--- Excerpt provided Enclosed Below ---

# Msanii Inference


## GPU Check

In [None]:
!nvidia-smi

## Setup

Run one of the the below install options. 
> **WARNING:** Restart the runtime or some packages will not be updated!

### Install package from git

In [None]:
%pip install -q git+https://github.com/fleanend/msanii.git

### Install package in edit mode

In [None]:
!git clone https://github.com/fleanend/msanii.git
!cd msanii
%pip install -q -r requirements.txt
%pip install -e .

### Fetch model checkpoint

In [None]:
%pip install -q gdown --upgrade --no-cache

In [None]:
!gdown 1G9kF0r5vxYXPSdSuv4t3GR-sBO8xGFCe

### Imports

In [None]:
from omegaconf import OmegaConf

from msanii.config import (
    Audio2AudioConfig,
    InpaintingConfig,
    InterpolationConfig,
    OutpaintingConfig,
    SamplingConfig,
)
from msanii.scripts import (
    run_audio2audio,
    run_inpainting,
    run_interpolation,
    run_outpainting,
    run_sampling,
)

## Sampling


In [None]:
sampling_dict_config = {
    "ckpt_path": "<path-to-pipeline-ckpt>",
    "output_dir": "<path-to-output-directory>",
    "batch_size": 4,
    "num_frames": 8_387_584,  # should divisible by the downsampling factor of the U-Net
    "output_audio_format": "wav",  # ogg, mp3 ...
    "seed": 0,
    "device": "cuda",  # cpu or cuda
    "dtype": "float32",  # torch.dtype
    "num_inference_steps": 20,
    "verbose": True,
    "use_neural_vocoder": True,
    "channels": 2,  # mono or stereo
    "num_samples": 16,
}

In [None]:
sampling_default_config = OmegaConf.structured(SamplingConfig)
sampling_custom_config = OmegaConf.create(sampling_dict_config)
sampling_config = OmegaConf.merge(sampling_default_config, sampling_custom_config)

In [None]:
run_sampling(sampling_config)

## Audio2Audio


In [None]:
audio2audio_dict_config = {
    "ckpt_path": "<path-to-pipeline-ckpt>",
    "output_dir": "<path-to-output-directory>",
    "batch_size": 4,
    "num_frames": 8_387_584,  # should divisible by the downsampling factor of the U-Net
    "output_audio_format": "wav",  # ogg, mp3 ...
    "seed": 0,
    "device": "cuda",  # cpu or cuda
    "dtype": "float32",  # torch.dtype
    "num_inference_steps": 20,
    "verbose": True,
    "use_neural_vocoder": True,
    "data_dir": "<path-to-folder-with-audio-files>",
    "num_workers": 4,
    "pin_memory": True,
    "strength": 0.1,  # controls how much noise is added; [0, 1]
}

In [None]:
audio2audio_default_config = OmegaConf.structured(Audio2AudioConfig)

--- End of Enclosed Excerpt provided ---

_Request 1:_ Select every line of the records that contains the string "value形式". Case counts.

--- Given records Enclosed Below ---

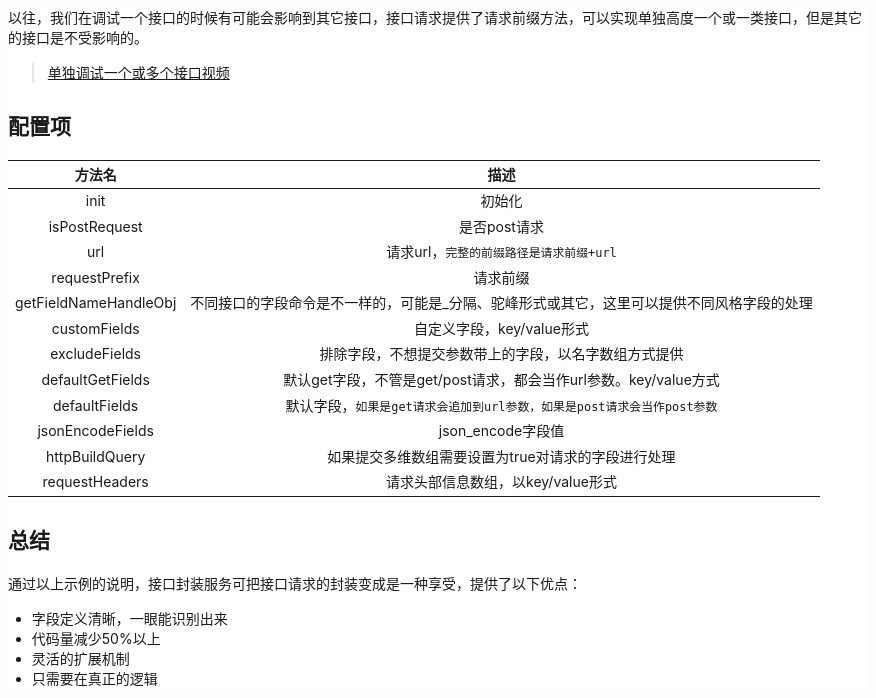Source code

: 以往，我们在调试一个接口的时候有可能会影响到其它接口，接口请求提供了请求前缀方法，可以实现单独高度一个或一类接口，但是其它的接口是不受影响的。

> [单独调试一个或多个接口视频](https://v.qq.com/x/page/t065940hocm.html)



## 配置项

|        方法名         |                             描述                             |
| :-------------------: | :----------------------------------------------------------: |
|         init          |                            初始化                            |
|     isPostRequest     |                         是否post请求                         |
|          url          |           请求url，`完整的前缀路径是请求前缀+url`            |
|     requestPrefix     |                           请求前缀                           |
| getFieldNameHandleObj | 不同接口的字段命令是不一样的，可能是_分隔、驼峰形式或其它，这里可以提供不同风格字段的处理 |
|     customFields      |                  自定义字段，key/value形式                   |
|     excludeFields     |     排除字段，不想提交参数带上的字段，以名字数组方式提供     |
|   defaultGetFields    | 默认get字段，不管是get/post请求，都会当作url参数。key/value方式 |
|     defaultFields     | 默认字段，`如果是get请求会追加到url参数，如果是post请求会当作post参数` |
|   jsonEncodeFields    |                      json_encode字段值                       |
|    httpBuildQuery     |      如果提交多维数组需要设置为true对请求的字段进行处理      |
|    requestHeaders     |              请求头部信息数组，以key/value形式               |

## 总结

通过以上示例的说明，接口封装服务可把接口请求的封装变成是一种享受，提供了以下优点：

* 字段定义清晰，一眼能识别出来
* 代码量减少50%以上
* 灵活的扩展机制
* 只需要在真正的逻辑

--- End of Enclosed Given records ---

_Request 2:_ Restate word for word the passage of the Msanii inference notebook that begins at the words "# Msanii Inference" and stops after "not be updated!".

_Task solution 1:_
|     customFields      |                  自定义字段，key/value形式                   |
|    requestHeaders     |              请求头部信息数组，以key/value形式               |

_Task solution 2:_
# Msanii Inference


## GPU Check

In [None]:
!nvidia-smi

## Setup

Run one of the the below install options. 
> **WARNING:** Restart the runtime or some packages will not be updated!